* SUPPLIED INFORMATION:
---

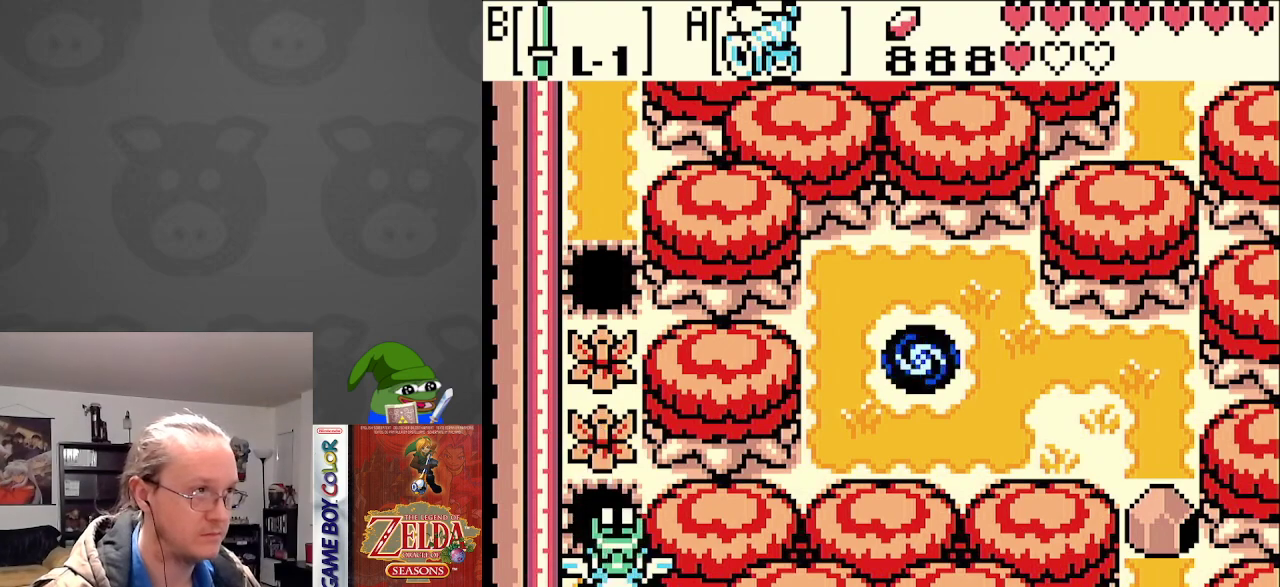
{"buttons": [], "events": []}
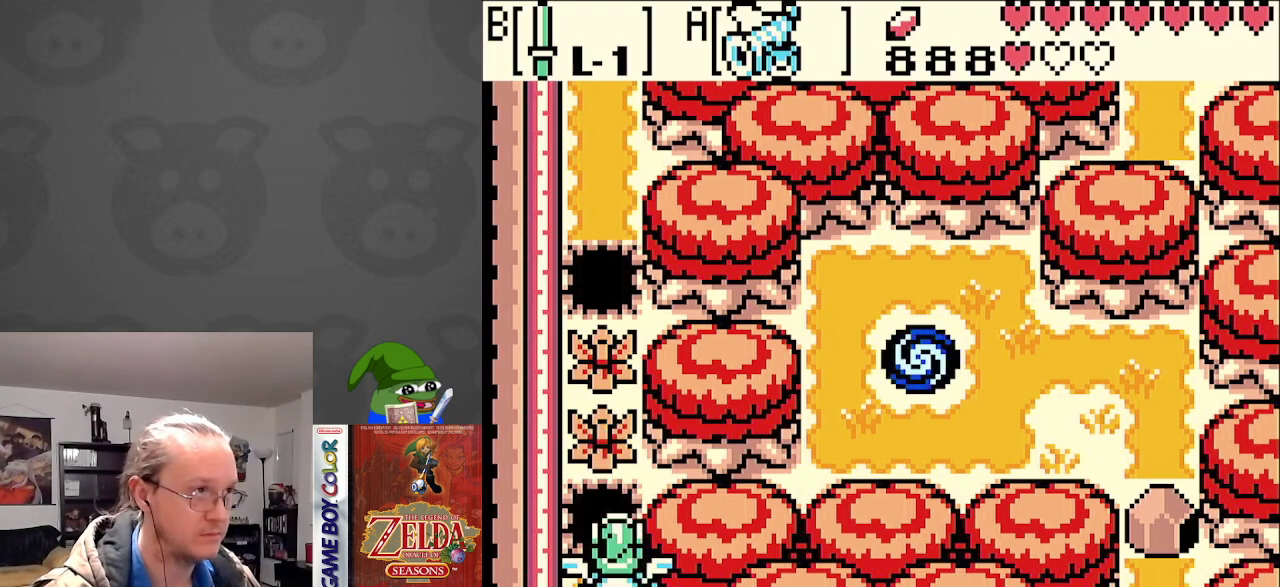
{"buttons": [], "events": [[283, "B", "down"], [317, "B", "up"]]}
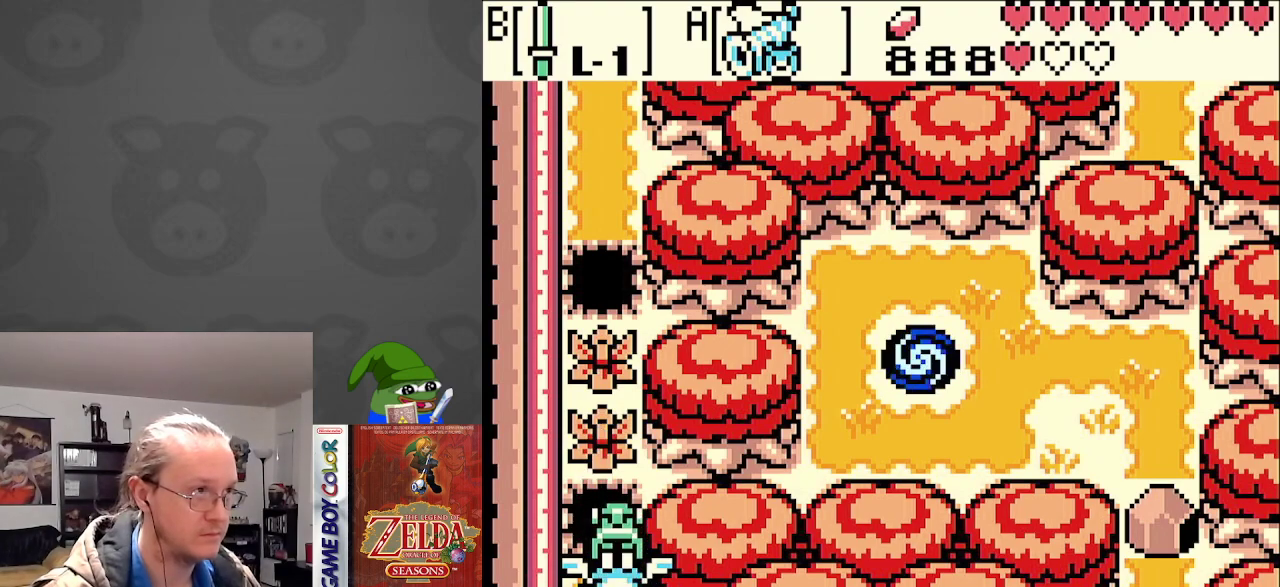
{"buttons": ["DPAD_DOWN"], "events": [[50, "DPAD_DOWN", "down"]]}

---

In transcribing the listing, keep each word as it is and drop the pictures.

{"buttons": [], "events": []}
{"buttons": [], "events": [[283, "B", "down"], [317, "B", "up"]]}
{"buttons": ["DPAD_DOWN"], "events": [[50, "DPAD_DOWN", "down"]]}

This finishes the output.